International donors are responding adequately to the food crisis in Somalia but are falling far short of supplying required amounts of aid in South Sudan, a United Nations humanitarian aid director has said.
“The needs are escalating, but the response is currently keeping pace with those needs,” UN official John Ging told reporters Tuesday at a briefing on his recent monitoring visit to the towns of Baidoa and Kismayo in Somalia.
The UN has appealed for $825 million to help stave off famine in Somalia and has so far received $558 million in donations, Mr Ging said.
That nearly 70 per cent response rate is “quite unprecedented,” he noted.
SOMALI DIASPORA
Of even greater significance, Mr Ging added, is the $1.2 billion in remittances that Somalis living abroad send annually to their families.
In South Sudan, by contrast, a $1.6 billion UN appeal is only 27 percent funded, Mr Ging said.

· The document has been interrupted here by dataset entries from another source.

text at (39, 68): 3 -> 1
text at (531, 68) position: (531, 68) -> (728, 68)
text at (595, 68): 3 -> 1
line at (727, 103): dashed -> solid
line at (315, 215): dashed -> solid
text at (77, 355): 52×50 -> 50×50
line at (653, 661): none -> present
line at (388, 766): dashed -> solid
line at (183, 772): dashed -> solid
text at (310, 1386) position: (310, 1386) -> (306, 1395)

The $438 million contributed to date is “insufficient to keep pace” with hunger in a country where 100,000 people are living in officially declared famine zones.
Another one million South Sudanese are in danger of experiencing famine, Mr Ging emphasised.
A team of UN officials, including Mr Ging, recently visited the towns of Wau and Mayendit in South Sudan.
Asked to explain the difference in donors’ response, he said the South Sudan government has not fulfilled its stated commitment to making dangerous parts of the country accessible to aid providers.
“We see a gap between statements of the government — comments made by the president and others — and actions on the ground,” Mr Ging declared
HOSTILITY
Violence has claimed the lives of 82 aid workers since the start of South Sudan’s civil war in 2013, he noted. Nine employees of humanitarian organisations have been killed in just the past month, Mr Ging added.
In Somalia, on the other hand, the recently installed government headed by President Mohamed Abdullahi Farmajo is engaged in “a very strong partnership with international organisations,” he said.
In addition, Mr Ging continued, the UN and donor countries are determined to prevent a recurrence of the 2011 famine in Somalia that claimed an estimated 260,000 lives. “We were collectively seen as not responding quickly enough” to that emergency, he said.
Compared with the situation in 2011, Mr Ging added, aid workers today enjoy greater access to parts of Somalia controlled by Al-Shabaab.
He warned, however, that Somalia is experiencing a “very fast-moving crisis” with a rising peril of famine. More than six million Somalis are in need of humanitarian assistance, Mr Ging said, noting that 571,000 people have been displaced from their homes in the past six months due to drought-caused food shortages.
Somalia is also grappling with outbreaks of cholera and measles, he said.
“This crisis is going to continue to grow, Mr Ging predicted. A failure of the upcoming rainy season in Somalia will make dire circumstances worse, he said, warning, “People have exhausted their coping mechanisms.”